Begin at the line below that contains "43: (240, 118)" and write out every line from there to the end of the entries, exactly.
[RECORD EXTRACTS — start]
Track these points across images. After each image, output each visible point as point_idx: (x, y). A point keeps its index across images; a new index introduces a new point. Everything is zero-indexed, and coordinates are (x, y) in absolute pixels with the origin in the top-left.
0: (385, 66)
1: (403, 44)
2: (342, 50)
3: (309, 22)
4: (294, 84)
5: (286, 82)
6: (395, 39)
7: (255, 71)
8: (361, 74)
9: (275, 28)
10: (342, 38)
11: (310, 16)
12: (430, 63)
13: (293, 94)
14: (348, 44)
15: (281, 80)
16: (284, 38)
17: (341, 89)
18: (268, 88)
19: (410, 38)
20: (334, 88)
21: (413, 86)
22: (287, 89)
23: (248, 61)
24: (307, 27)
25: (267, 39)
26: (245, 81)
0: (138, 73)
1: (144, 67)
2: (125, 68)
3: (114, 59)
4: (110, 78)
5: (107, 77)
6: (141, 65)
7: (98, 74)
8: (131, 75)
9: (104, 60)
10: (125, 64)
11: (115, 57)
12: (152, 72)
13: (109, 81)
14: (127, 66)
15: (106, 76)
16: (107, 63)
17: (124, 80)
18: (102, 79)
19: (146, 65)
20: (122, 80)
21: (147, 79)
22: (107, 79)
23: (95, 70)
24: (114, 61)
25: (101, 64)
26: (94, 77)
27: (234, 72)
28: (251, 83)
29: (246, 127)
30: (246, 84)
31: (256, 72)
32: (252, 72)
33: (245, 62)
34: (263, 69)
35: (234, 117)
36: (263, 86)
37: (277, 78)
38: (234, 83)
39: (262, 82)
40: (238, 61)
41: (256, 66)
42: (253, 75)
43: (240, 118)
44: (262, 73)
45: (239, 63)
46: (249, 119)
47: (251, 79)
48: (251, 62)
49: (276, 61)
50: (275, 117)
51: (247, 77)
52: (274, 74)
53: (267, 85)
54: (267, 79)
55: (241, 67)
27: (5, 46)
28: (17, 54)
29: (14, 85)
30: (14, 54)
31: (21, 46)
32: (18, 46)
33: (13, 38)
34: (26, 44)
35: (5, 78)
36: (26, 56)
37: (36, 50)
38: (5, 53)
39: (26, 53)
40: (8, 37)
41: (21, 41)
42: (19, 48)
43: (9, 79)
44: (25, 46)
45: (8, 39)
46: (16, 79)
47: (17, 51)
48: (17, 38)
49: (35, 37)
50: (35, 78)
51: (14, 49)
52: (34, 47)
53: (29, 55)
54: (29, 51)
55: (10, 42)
[RECORD EXTRACTS — finish]
→ RESPONSE BELOW:
43: (240, 118)
44: (262, 73)
45: (239, 63)
46: (249, 119)
47: (251, 79)
48: (251, 62)
49: (276, 61)
50: (275, 117)
51: (247, 77)
52: (274, 74)
53: (267, 85)
54: (267, 79)
55: (241, 67)
27: (5, 46)
28: (17, 54)
29: (14, 85)
30: (14, 54)
31: (21, 46)
32: (18, 46)
33: (13, 38)
34: (26, 44)
35: (5, 78)
36: (26, 56)
37: (36, 50)
38: (5, 53)
39: (26, 53)
40: (8, 37)
41: (21, 41)
42: (19, 48)
43: (9, 79)
44: (25, 46)
45: (8, 39)
46: (16, 79)
47: (17, 51)
48: (17, 38)
49: (35, 37)
50: (35, 78)
51: (14, 49)
52: (34, 47)
53: (29, 55)
54: (29, 51)
55: (10, 42)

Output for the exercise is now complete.